Stored items
============================================================

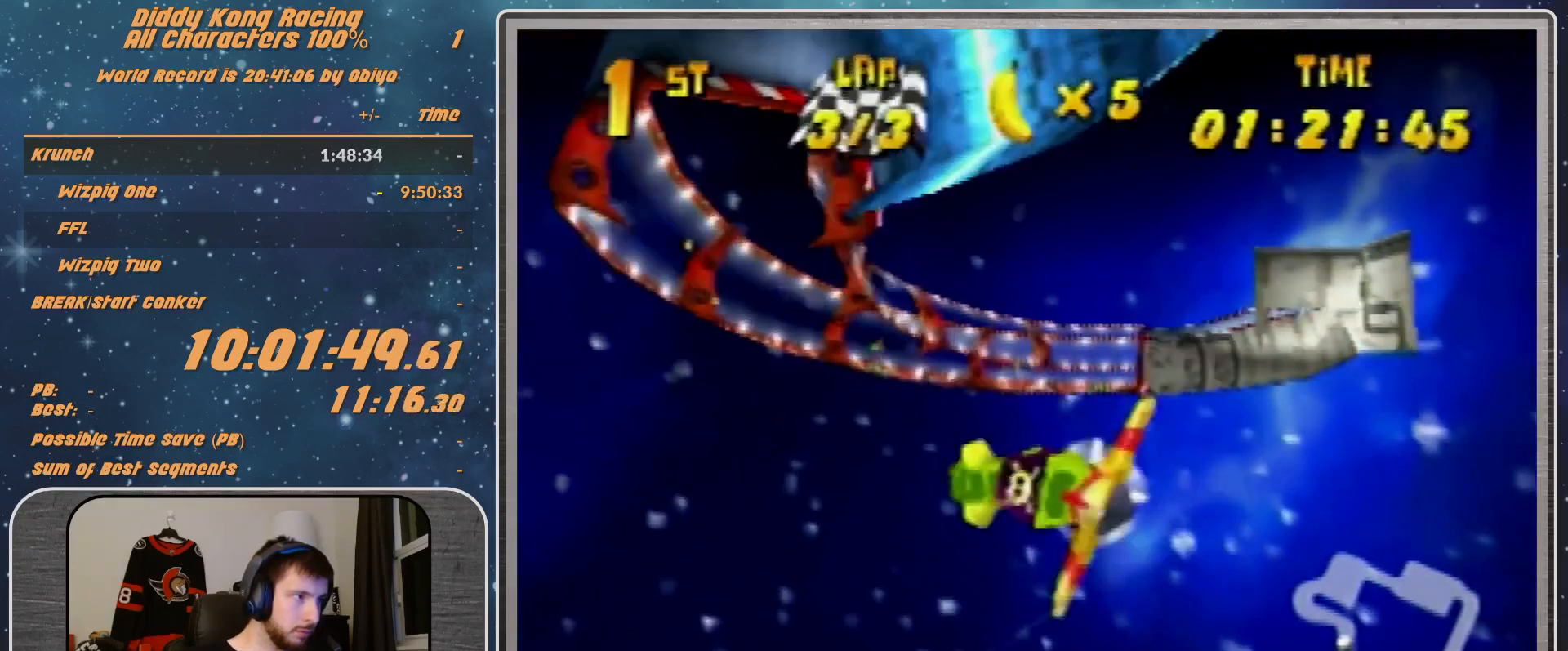
{"buttons": ["R1"], "left_stick": "center", "events": [[67, "R1", "down"], [467, "left_stick", "center"]]}
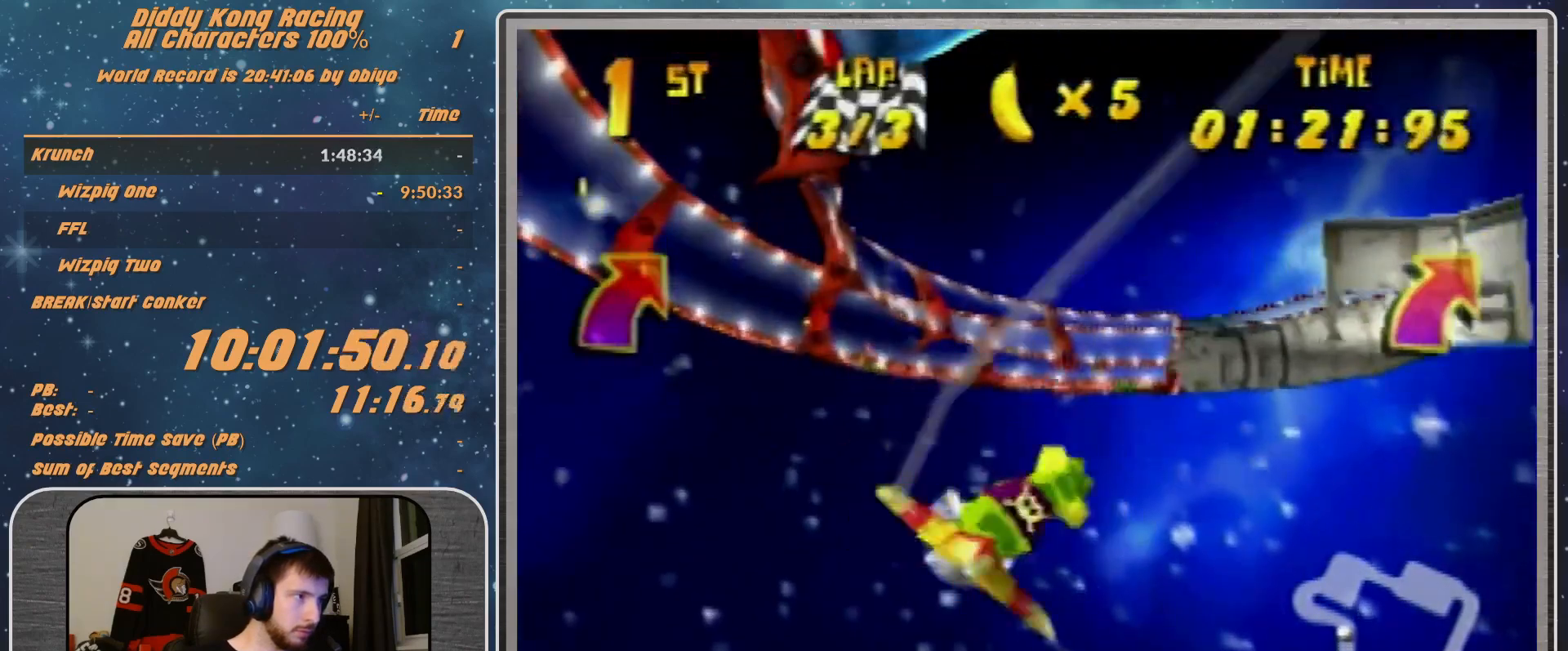
{"buttons": [], "left_stick": "center", "events": [[433, "R1", "up"]]}
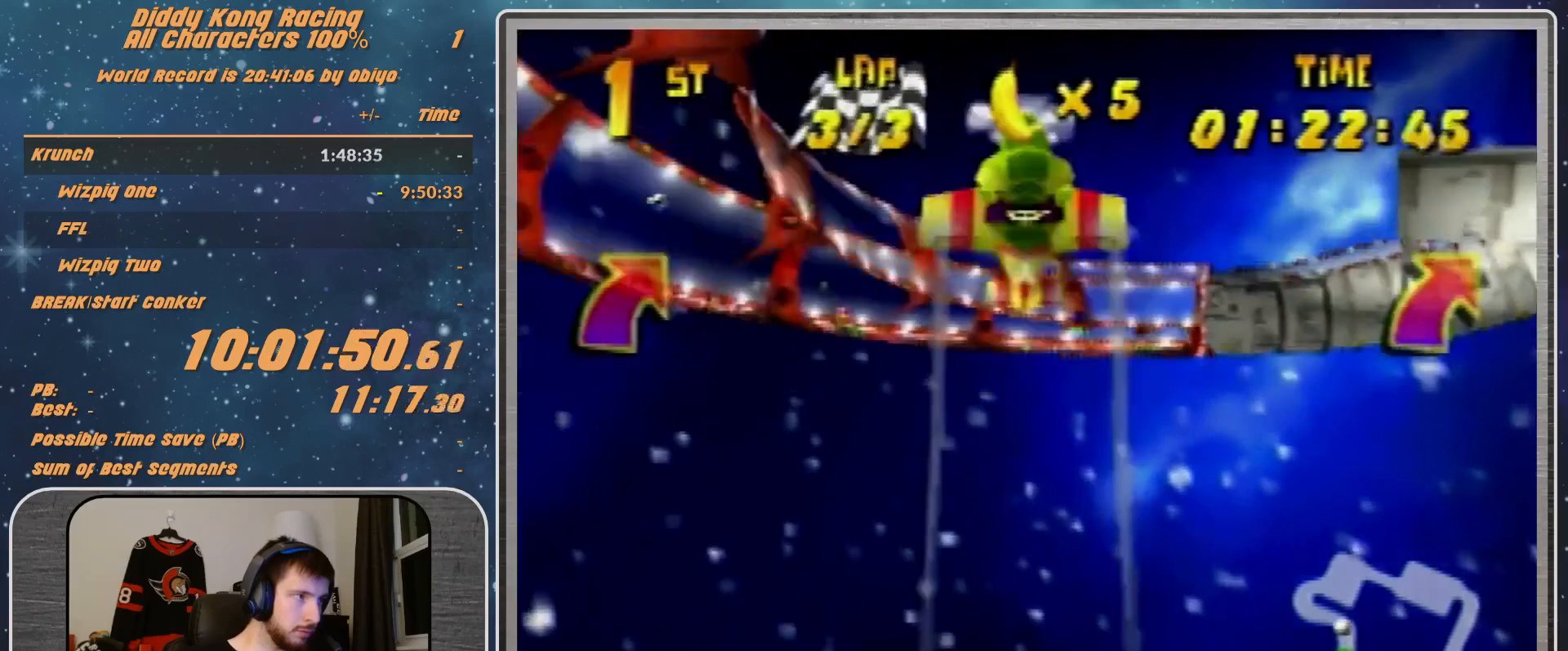
{"buttons": [], "left_stick": "up-left", "events": [[67, "left_stick", "up"], [267, "left_stick", "up-left"]]}
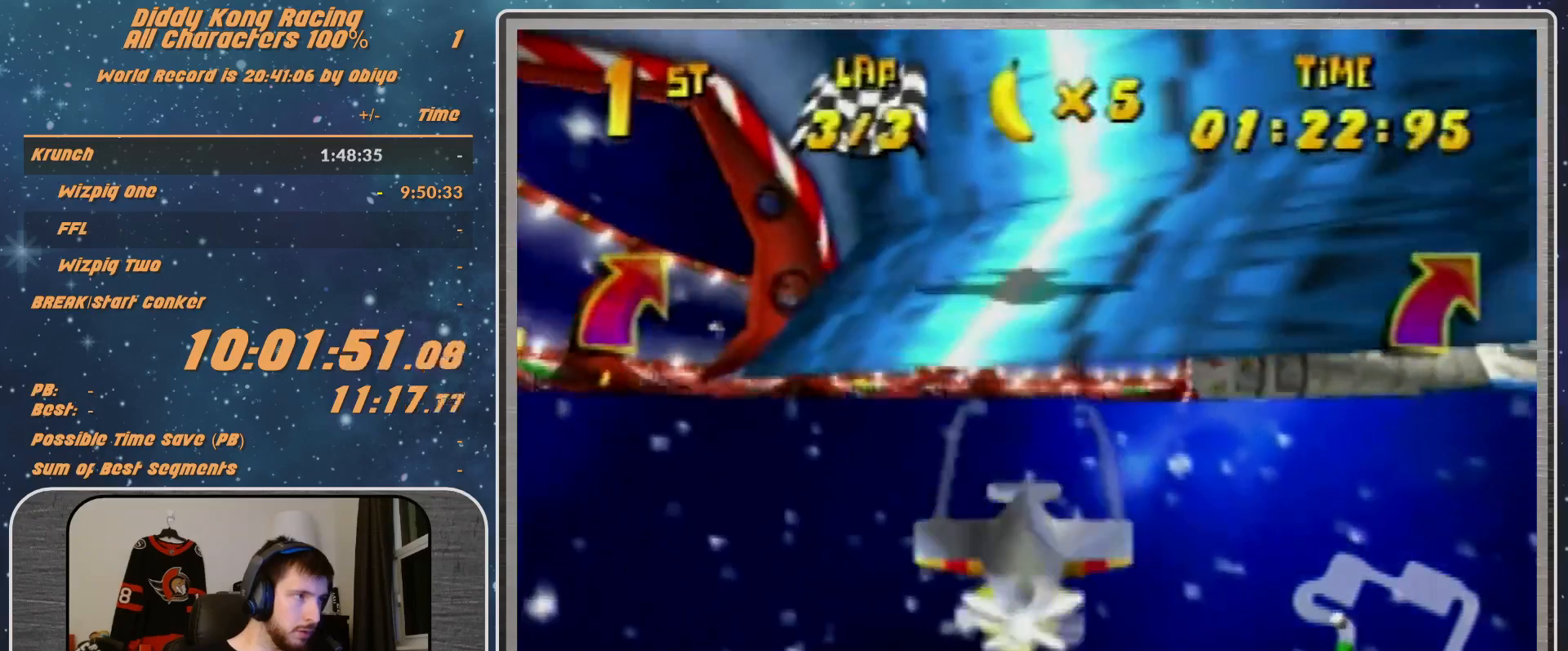
{"buttons": [], "left_stick": "right", "events": [[133, "left_stick", "center"], [267, "R1", "down"], [267, "left_stick", "right"], [367, "R1", "up"]]}
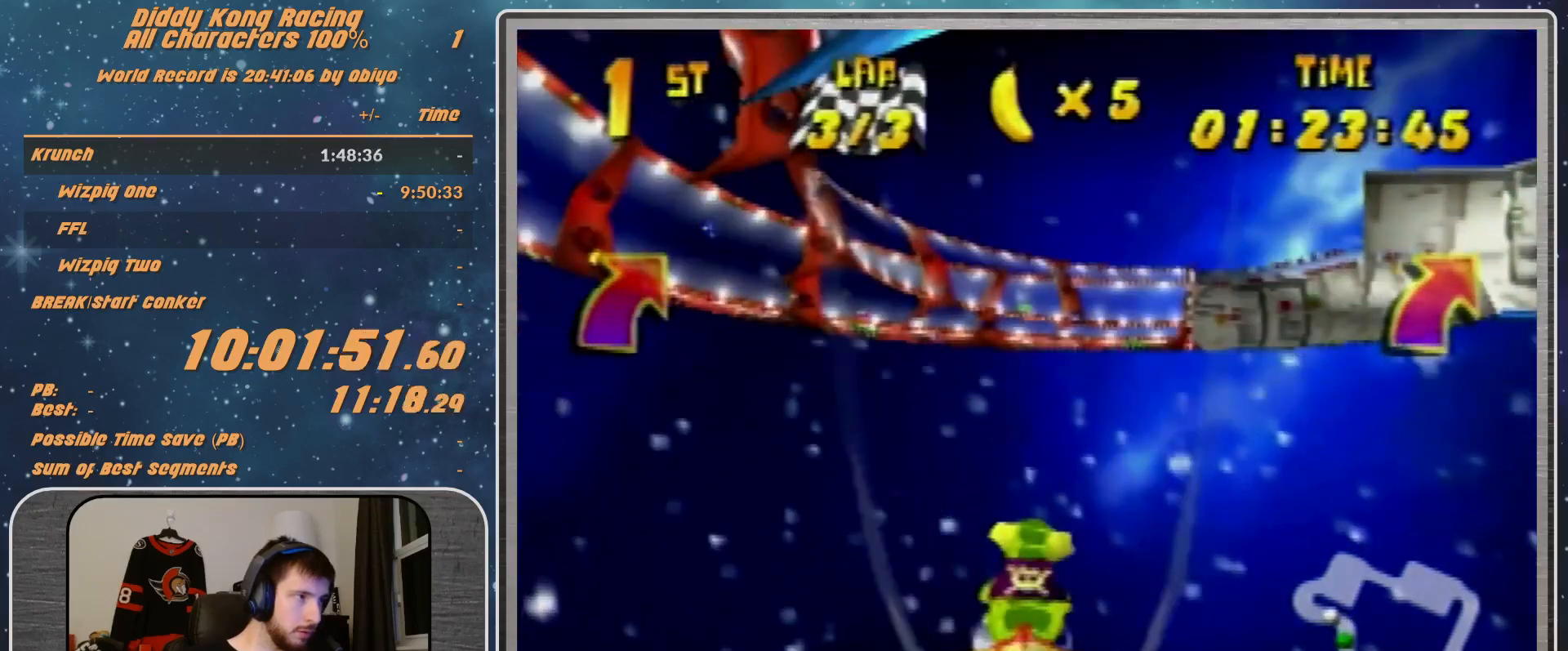
{"buttons": ["R1"], "left_stick": "center", "events": [[67, "R1", "down"], [267, "left_stick", "center"]]}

============================================================

Please output every entry above exactly, without the pictures.

{"buttons": ["R1"], "left_stick": "center", "events": [[67, "R1", "down"], [467, "left_stick", "center"]]}
{"buttons": [], "left_stick": "center", "events": [[433, "R1", "up"]]}
{"buttons": [], "left_stick": "up-left", "events": [[67, "left_stick", "up"], [267, "left_stick", "up-left"]]}
{"buttons": [], "left_stick": "right", "events": [[133, "left_stick", "center"], [267, "R1", "down"], [267, "left_stick", "right"], [367, "R1", "up"]]}
{"buttons": ["R1"], "left_stick": "center", "events": [[67, "R1", "down"], [267, "left_stick", "center"]]}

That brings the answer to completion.